Cette approche est née de la systémique (un ensemble d’éléments en interaction). Le chien fait partie du « système-famille » et une
des règles de base du métier de comportementaliste est de ne pas considérer l’animal isolément, hors de tout système, puisque c’est justement le système qui peut provoquer la réaction du
chien.
Il suffit parfois d’opérer quelques changements dans le contexte familial pour voir apparaître de nouvelles réponses de la part du chien,
enfin compris, enfin apaisé.
Si le chien a mordu, c’est qu’il avait une raison pour cela, et avec les éléments fournis par la famille, le comportementaliste tente de
comprendre les raisons et d’expliquer aux maîtres comment procéder pour que cela ne se reproduise pas.
Quelques exemples :
o Basaï, une femelle akita inu, a mordu l’enfant du voisin qui
voulait lui mettre quelque chose dans sa gamelle de
nourriture. Ses maîtres n’ont pas d’enfant, elle n’est donc pas habituée à les côtoyer. D’autre part, c’est une chienne très gourmande qui a tendance à prendre la nourriture non rangée et à
s’approprier ce qu’elle convoite.
Nous avons donc là deux éléments qui ont contribué à la morsure : la non habituation aux enfants et la proximité de l’alimentation, sujet
sensible pour la chienne.
Est-elle malade parce qu’elle a mordu l’enfant ? Va t-elle forcément recommencer ? Pas si ses propriétaires tiennent compte des
éléments importants pour qu’une telle situation ne se reproduise pas. A savoir, la sociabiliser peu à peu aux enfants, travailler sur sa relation à la nourriture et surtout, surtout, être
vigilants la prochaine fois qu’un enfant leur rend visite.

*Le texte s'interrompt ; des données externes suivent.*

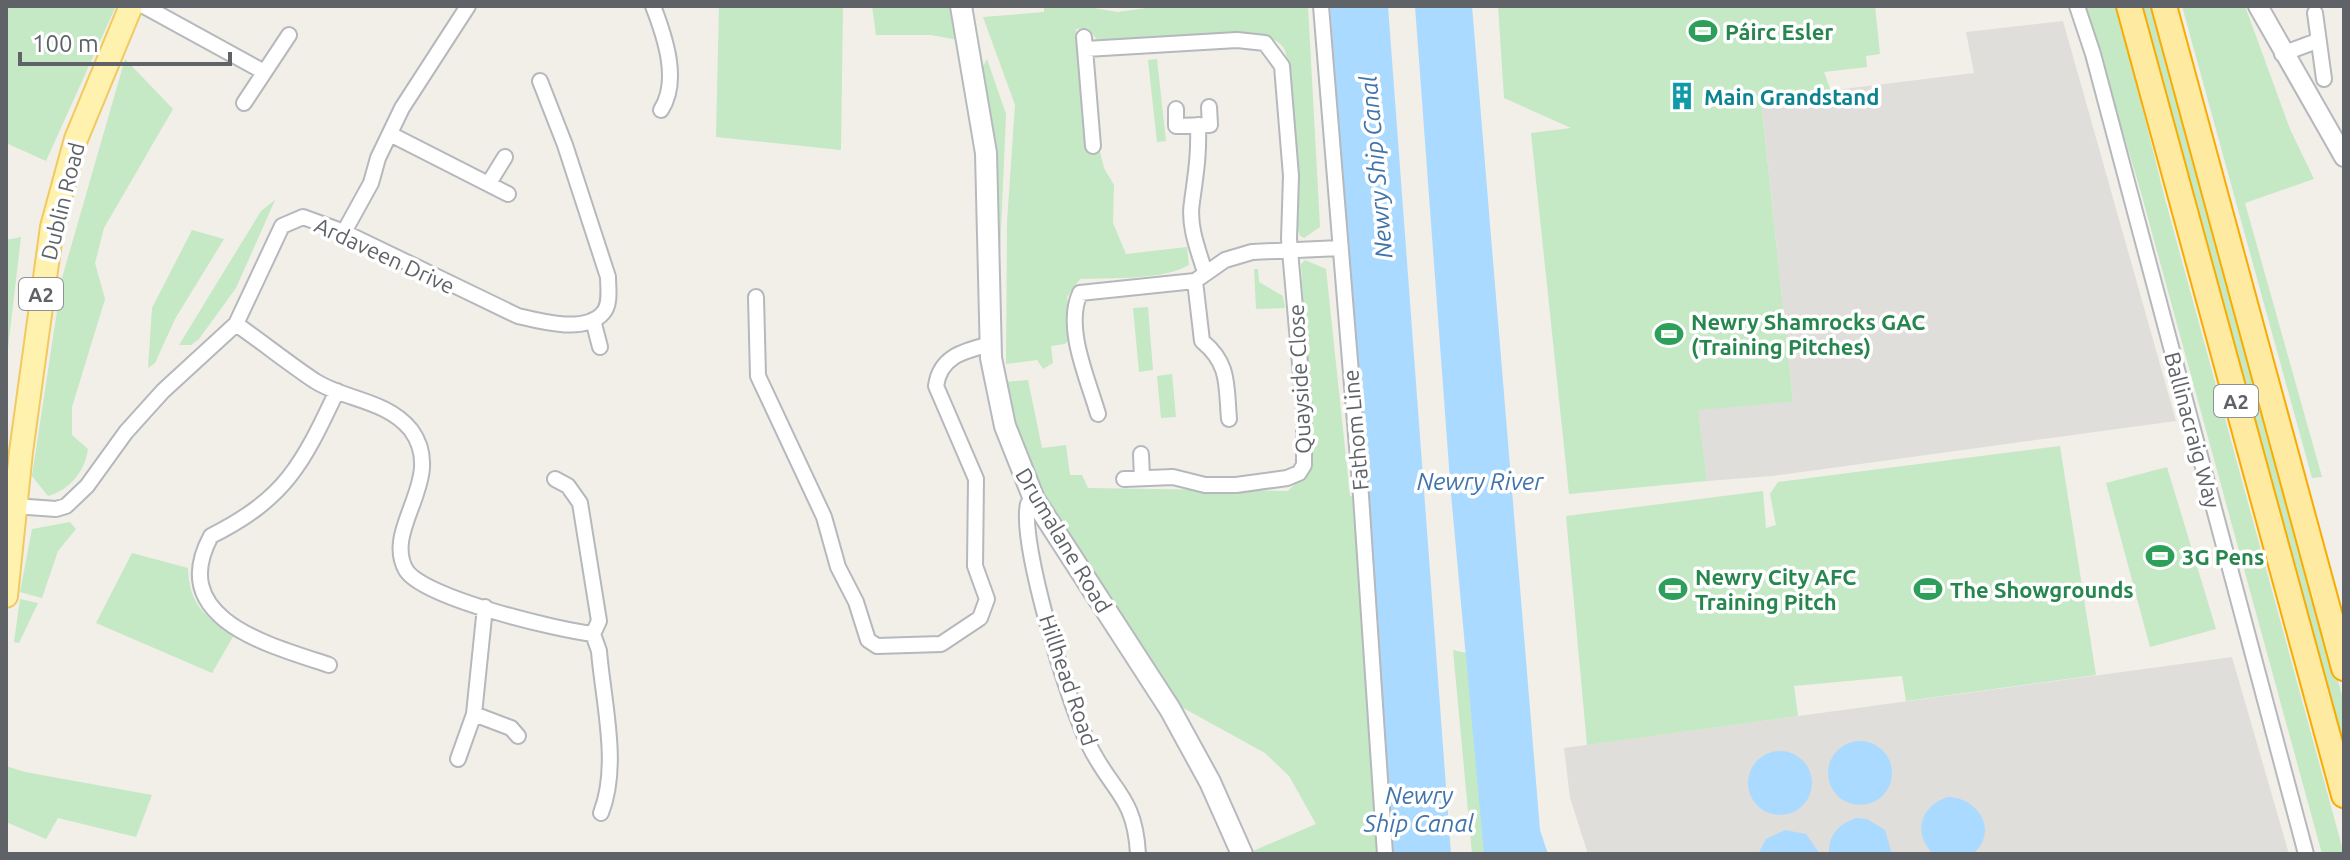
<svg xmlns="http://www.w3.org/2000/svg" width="2350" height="860" font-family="Ubuntu,sans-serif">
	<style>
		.industrial { fill: #e0deda }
		.green { fill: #c5e8c5 }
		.water { fill: #aadaff }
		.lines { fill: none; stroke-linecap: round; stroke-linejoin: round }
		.minor-casing { stroke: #b5b8bc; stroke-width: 18 }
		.tertiary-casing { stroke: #b5b8bc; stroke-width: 22 }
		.secondary-casing { stroke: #b6babf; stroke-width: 24 }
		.primary-casing { stroke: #f2c960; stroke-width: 26 }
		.trunk-casing { stroke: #f9ab00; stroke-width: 28 }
		.minor { stroke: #fff; stroke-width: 14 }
		.tertiary { stroke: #fff; stroke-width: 18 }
		.secondary { stroke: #fff; stroke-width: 20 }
		.primary { stroke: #fff2af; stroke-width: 22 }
		.trunk { stroke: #feeaa1; stroke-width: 24 }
		.labels { text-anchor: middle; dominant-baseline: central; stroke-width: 7; stroke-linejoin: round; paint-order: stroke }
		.shield { fill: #fff; stroke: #8f9295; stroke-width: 2 }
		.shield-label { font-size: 20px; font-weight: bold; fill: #5f6368 }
		.leisure-label { font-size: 22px; font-weight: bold; fill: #27864d; stroke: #fff; text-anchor: start }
		.culture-label { font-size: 22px; font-weight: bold; fill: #0d838f; stroke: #fff; text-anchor: start }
		.street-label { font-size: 22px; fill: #5f6368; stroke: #fff }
		.water-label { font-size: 24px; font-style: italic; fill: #4174aa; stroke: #fff }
	</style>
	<rect width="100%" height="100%" fill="#f1efe8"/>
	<path class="industrial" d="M2063,21L2176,421L1772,476L1707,481L1697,409L1793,402L1761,99L1974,73L1966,32Z
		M2232,657L2289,854H1588L1570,798L1564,748Z"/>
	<path class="green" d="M6,6H116L46,161L6,143Z
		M719,6H843L841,150L716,137Z
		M872,6H956L964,41L931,35H876Z
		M1044,6H1082L1118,12L1161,6H1308L1320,227L1304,238L1300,236L1296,223C1295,197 1294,59 1283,47C1274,36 1261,36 1249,34L1098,41L1088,28L1076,29L1085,147L1099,148L1104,168L1114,185L1113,223L1126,254L1187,247L1189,265C1165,280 1109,278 1080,279L1067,297L1072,336L1065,344L1051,346L1053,363L1043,369L1037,360L1006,364L1007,222L1015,105L983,17L1044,12Z
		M1498,6H1875L1880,54L1866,56L1867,67L1824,72L1831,91L1761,100L1793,402L1698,410L1707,481L1569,494L1531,133L1571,128L1504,98Z
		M2085,6H2117L2165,199L2344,854H2322L2140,189Z
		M2142,6H2156L2344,703V751Z
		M2182,6H2245L2290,129L2314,179L2245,203L2322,477L2312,478Z
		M125,59L173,109L104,228L95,263L105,299L72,407V435L88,449C85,471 70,490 48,496L32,476L62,278Z
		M987,59L1006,114L999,278L980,72Z
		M1157,59L1166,141L1157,142L1148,60Z
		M275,200L236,288L199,339L191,345H179L261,211Z
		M192,230L224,239L175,319L155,363L148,368L152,308Z
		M21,237L6,365V240Z
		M1305,260L1326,269L1350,496H1361L1384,854H1254L1253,851L1316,824L1289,776L1265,753L1167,699L1042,492L1008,410L1005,382L1028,380L1042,448L1066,445L1070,475H1082L1088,488L1288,491L1312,466L1301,264Z
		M1254,269H1258L1259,282L1283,296L1285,308L1256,309Z
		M1148,307L1153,370L1139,372L1133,308Z
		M1172,374L1176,417L1161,418L1157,376Z
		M2060,446L2096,675L1906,701L1902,676L1794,686L1798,716L1587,745L1566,516L1763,491L1766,528L1776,525L1770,494L1778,482Z
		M2167,467L2216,629L2150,647L2106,483Z
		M70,522L76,529L58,551L42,598L20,592L32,529Z
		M132,553L188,568C189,604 205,618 234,635L212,673L96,623Z
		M20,599L38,603L19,643L14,642Z
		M1453,650L1466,653L1485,854H1472Z
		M6,766L25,772L152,795L136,837L58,818L46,839L6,822Z"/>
	<path class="water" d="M1330,6H1388L1451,854H1393Z
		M1415,6H1472L1540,830L1548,854H1484L1451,494Z
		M1828 773a32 32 0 1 1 64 0a32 32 0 1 1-64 0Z
		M1748 783a32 32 0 1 1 64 0a32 32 0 1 1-64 0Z
		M1948,797C1979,798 1999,831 1973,854H1933C1912,833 1921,805 1948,797Z
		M1856,818L1867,819L1885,830L1892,854H1829C1828,835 1839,824 1856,818Z
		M1785,830L1806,834L1820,854H1758L1766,839Z"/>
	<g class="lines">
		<defs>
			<path id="minor" d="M144,6L264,72
				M653,6C665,37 680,81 661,110
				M1321,6L1361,496L1385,854
				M2077,6L2093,54L2306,854
				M2315,13L2324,79
				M1084,37L1093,146
				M1086,49L1237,40L1265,43L1282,66L1291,176L1289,239L1304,410V465L1299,473L1287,478L1236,485H1205L1173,477L1124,479
				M2282,54L2317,41
				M244,103L289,35
				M1176,109V126L1210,125L1209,107
				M1198,125C1199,156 1196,172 1192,202C1188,225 1198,250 1205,272
				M390,134L508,194
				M489,183L505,157
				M344,232L371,183L378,158L402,108L468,6
				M1195,281L1202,341C1230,364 1226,385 1229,419
				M756,297L758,376L824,517L838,567L856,602L868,640L877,646L941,644L980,618L987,599L975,566L976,479L936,386C940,356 964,351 991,344
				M593,320L600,347
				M236,324C262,342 288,363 315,381C345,400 387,400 411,430C447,479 382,528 406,570C423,598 558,630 593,634L599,621L580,503L568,486L555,479
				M1098,414C1088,379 1064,328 1080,293L1195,281L1225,260L1252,252L1340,248
				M1141,454L1142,478
				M1034,499L1028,504C1019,544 1069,705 1089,745C1112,792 1135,796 1138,854
				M14,506L56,509L66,506L87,486L126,432L163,391L236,324L282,226L303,217L344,232L518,316C539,321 585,334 603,313C611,304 608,288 608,277L565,145L540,81
				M593,634L599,651C603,701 620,765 601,813
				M329,665C269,645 166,619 211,536C286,498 302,465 337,391
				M474,714L511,728L518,736
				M458,759L474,714L485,607"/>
			<path id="tertiary" d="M2258,6L2344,157"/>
			<path id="secondary" d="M961,6L986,153L991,358L1005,426L1034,499L1170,709L1210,782L1242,854"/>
			<path id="primary" d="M6,596L21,452L52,227L76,139L131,6"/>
			<path id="trunk" d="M2129,6L2344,795
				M2164,6L2344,668"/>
		</defs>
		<use href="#minor" class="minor-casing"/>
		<use href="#tertiary" class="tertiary-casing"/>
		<use href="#secondary" class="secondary-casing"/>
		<use href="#primary" class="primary-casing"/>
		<use href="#trunk" class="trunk-casing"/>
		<use href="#minor" class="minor"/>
		<use href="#tertiary" class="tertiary"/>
		<use href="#secondary" class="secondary"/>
		<use href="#primary" class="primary"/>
		<use href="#trunk" class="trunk"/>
	</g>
	<defs>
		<symbol id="stadium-bare" viewBox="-9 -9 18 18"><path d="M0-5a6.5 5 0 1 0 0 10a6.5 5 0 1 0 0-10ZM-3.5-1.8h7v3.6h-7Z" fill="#2e9e5b" stroke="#fff" stroke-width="2.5" paint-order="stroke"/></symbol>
		<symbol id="building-bare" viewBox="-9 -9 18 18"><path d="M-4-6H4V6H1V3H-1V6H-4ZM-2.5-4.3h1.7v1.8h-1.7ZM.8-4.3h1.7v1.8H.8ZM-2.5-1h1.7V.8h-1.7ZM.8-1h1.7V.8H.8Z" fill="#0f9aa8" stroke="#fff" stroke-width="2.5" paint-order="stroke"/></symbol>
	</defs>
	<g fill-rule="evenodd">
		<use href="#stadium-bare" x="1683" y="11" width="40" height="40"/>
		<use href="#building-bare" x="1662" y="76" width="40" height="40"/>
		<use href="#stadium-bare" x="1649" y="314" width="40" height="40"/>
		<use href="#stadium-bare" x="2140" y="536" width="40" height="40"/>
		<use href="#stadium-bare" x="1653" y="569" width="40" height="40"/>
		<use href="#stadium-bare" x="1908" y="569" width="40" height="40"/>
	</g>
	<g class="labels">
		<g class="shield">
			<rect x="19" y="278" width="44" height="32" rx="6"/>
			<rect x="2214" y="385" width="44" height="32" rx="6"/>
		</g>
		<g class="shield-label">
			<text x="41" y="294">A2</text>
			<text x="2236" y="401">A2</text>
		</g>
		<g class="leisure-label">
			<text x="1725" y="31">Páirc Esler</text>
			<text x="1691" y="321">Newry Shamrocks GAC<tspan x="1691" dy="25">(Training Pitches)</tspan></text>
			<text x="2182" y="556">3G Pens</text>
			<text x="1695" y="576">Newry City AFC<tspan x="1695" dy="25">Training Pitch</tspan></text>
			<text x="1950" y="589">The Showgrounds</text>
		</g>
		<g class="culture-label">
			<text x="1704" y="96">Main Grandstand</text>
		</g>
		<g class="street-label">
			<text transform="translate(62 201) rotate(-76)">Dublin Road</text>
			<text transform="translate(385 255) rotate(25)">Ardaveen Drive</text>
			<text transform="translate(1299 379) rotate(-93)">Quayside Close</text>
			<text transform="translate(1355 430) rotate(-95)">Fathom Line</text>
			<text transform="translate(2193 430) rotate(75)">Ballinacraig Way</text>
			<text transform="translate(1064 540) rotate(59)">Drumalane Road</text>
			<text transform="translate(1069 680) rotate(71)">Hillhead Road</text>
		</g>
		<g class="water-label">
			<text transform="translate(1376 167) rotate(-95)">Newry Ship Canal</text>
			<text x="1480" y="481">Newry River</text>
			<text x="1419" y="795">Newry<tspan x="1419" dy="28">Ship Canal</tspan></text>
		</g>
	</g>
	<rect width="2350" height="860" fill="none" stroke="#5f6368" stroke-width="16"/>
	<path d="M20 52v12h210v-12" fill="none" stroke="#5f6368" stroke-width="4"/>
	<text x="32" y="52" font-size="24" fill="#5f6368" stroke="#ffffff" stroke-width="6" paint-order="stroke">100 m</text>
</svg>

Il faut aussi tenir compte de la gravité de la morsure. Heureusement
le petit Yan n’a eu qu’une griffure causée par une seule dent sur sa main.

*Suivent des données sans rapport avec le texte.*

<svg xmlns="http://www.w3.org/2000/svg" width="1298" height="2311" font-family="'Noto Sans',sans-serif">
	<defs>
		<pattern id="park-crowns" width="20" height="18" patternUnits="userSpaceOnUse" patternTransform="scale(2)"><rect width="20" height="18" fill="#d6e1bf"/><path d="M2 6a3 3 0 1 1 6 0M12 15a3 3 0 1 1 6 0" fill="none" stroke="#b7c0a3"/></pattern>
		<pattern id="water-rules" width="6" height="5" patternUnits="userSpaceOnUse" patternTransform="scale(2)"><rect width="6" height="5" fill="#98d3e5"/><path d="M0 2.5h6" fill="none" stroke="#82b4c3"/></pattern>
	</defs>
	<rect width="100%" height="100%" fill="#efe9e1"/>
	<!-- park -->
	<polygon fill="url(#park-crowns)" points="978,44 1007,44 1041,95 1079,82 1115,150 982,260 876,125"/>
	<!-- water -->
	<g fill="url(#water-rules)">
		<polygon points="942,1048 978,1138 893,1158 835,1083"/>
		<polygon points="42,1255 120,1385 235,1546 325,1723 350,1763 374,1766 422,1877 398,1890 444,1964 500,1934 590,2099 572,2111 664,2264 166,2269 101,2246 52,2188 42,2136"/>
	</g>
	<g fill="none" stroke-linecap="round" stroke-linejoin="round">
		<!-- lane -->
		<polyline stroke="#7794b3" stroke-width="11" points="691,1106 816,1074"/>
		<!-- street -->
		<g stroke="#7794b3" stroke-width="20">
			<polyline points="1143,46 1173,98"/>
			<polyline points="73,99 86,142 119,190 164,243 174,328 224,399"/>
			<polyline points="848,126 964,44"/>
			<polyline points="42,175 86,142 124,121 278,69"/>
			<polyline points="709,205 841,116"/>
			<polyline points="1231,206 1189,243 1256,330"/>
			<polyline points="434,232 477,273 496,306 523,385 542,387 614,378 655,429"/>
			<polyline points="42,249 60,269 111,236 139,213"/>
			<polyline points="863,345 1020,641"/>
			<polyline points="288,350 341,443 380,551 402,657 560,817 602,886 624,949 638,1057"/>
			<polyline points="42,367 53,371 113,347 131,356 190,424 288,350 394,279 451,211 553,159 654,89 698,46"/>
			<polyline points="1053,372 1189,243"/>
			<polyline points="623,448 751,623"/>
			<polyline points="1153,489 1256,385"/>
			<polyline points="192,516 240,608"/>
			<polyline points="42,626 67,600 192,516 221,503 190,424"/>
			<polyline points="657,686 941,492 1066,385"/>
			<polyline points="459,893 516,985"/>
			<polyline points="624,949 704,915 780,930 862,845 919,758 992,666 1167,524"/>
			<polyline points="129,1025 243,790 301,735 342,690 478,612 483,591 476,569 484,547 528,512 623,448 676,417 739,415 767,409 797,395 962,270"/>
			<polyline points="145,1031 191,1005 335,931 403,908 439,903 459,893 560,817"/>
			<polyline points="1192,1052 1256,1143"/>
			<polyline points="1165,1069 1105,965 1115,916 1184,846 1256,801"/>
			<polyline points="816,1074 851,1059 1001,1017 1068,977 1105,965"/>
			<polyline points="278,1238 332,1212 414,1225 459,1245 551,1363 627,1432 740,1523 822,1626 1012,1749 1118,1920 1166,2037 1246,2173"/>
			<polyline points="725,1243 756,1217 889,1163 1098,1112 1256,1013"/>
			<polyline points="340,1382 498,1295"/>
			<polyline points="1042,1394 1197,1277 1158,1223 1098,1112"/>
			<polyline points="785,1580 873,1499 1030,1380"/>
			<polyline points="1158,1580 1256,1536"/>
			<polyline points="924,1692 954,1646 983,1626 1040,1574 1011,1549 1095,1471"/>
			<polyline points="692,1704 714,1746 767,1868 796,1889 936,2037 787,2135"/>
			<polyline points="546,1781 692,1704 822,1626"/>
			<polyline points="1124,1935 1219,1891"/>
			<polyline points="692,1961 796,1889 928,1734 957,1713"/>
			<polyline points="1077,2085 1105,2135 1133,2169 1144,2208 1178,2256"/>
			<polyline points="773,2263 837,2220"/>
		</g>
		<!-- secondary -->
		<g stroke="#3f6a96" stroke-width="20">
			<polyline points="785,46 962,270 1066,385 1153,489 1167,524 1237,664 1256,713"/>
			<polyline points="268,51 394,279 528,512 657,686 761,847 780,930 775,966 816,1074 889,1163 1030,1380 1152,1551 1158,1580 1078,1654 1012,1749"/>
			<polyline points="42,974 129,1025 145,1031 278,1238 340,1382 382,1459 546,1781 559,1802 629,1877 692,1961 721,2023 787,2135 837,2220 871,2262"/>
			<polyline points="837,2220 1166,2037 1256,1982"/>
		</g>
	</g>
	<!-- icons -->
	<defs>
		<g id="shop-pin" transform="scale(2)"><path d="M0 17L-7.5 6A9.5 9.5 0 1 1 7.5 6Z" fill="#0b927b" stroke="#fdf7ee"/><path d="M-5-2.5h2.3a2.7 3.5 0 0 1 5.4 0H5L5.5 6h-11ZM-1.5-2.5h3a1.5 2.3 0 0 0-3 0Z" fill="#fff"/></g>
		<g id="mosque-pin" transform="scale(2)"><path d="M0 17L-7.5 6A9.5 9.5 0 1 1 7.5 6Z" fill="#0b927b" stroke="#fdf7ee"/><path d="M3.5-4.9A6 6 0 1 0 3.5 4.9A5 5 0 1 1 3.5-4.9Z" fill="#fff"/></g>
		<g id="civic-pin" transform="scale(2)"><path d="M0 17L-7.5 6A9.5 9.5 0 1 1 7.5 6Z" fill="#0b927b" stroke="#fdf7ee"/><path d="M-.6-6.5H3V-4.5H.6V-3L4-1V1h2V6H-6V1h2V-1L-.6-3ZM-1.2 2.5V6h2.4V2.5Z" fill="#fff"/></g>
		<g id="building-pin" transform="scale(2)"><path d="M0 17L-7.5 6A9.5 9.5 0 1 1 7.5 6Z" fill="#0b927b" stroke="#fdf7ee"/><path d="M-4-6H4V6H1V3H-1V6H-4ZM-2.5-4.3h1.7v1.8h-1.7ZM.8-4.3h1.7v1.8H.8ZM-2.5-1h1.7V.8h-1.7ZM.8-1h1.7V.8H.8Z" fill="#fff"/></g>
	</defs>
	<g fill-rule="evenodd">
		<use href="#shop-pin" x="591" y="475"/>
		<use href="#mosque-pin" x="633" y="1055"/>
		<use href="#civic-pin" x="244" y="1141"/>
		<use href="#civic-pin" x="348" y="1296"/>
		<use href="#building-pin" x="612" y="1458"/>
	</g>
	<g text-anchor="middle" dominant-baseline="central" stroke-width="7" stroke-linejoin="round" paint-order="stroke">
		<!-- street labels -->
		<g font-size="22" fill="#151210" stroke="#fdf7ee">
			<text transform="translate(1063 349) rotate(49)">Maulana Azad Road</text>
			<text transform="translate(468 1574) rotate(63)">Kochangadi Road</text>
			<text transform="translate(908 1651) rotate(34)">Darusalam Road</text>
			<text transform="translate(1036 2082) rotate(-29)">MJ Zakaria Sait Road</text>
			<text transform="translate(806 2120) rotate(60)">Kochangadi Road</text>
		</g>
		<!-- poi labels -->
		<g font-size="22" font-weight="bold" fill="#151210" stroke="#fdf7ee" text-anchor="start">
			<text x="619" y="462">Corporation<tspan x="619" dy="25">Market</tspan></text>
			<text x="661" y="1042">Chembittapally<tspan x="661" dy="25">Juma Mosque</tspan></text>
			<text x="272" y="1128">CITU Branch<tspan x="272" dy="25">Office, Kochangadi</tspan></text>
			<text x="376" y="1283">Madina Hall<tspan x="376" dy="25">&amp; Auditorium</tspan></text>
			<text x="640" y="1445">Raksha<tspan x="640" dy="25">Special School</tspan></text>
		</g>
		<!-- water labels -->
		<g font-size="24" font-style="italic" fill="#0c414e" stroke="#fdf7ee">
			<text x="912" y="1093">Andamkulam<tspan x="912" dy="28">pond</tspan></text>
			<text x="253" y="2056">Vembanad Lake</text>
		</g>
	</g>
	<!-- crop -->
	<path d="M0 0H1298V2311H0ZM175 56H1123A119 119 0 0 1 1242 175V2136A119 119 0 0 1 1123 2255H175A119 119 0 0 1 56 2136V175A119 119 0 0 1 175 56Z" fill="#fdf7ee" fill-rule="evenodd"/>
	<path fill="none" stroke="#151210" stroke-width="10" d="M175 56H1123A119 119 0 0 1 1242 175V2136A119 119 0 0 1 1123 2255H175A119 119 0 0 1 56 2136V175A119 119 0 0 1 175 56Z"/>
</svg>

o Ben est un jeune mâle de 9 mois et demi. Depuis toujours sa
maîtresse l’embrasse le soir pour lui dire bonne nuit,
mais ce soir là, Ben n’est pas d’accord.
C’est un grand adolescent qui lève la patte depuis 2 semaines et se sent grand et « puissant ».
Il commence par grogner doucement mais sa propriétaire insiste. Bilan : une morsure au nez.
Quelles en sont les raisons possibles ? Peut-être parce que dorénavant Ben s’approche de l’âge adulte et qu’il ne veut plus de cette
marque d’affection humaine. Peut-être aussi parce qu’aucun chien dans la nature n’embrasse un autre sur les deux joues pour lui dire « bonne nuit » et qu’il en a eu assez d’accepter
quelque chose qu’il ne comprend pas. Peut-être enfin parce qu’elle l’a dérangé alors qu’il sommeillait sur son canapé et qu’il a été surpris.
o Betty est un chienne qui a été opérée des deux hanches et est donc
restée sensible du postérieur. Un jour qu’elle se
prélasse au soleil, son maître trébuche et lui tombe dessus. Betty le mord au bras.
Il est avéré par le vétérinaire que la chienne souffre, qu’elle est sujette à de nombreuses douleurs. Elle s’est probablement sentie agressée
et a réagi violemment. Peut-on la blâmer ? Peut-on dire qu’elle est malade ou dangereuse et qu’il faut la mettre à mort ?
Avant de condamner un chien, de le mettre à mort, je propose que l’on examine avec précision tous les éléments,
que l’on procède à une analyse détaillée et que l’on tienne compte des circonstances atténuantes.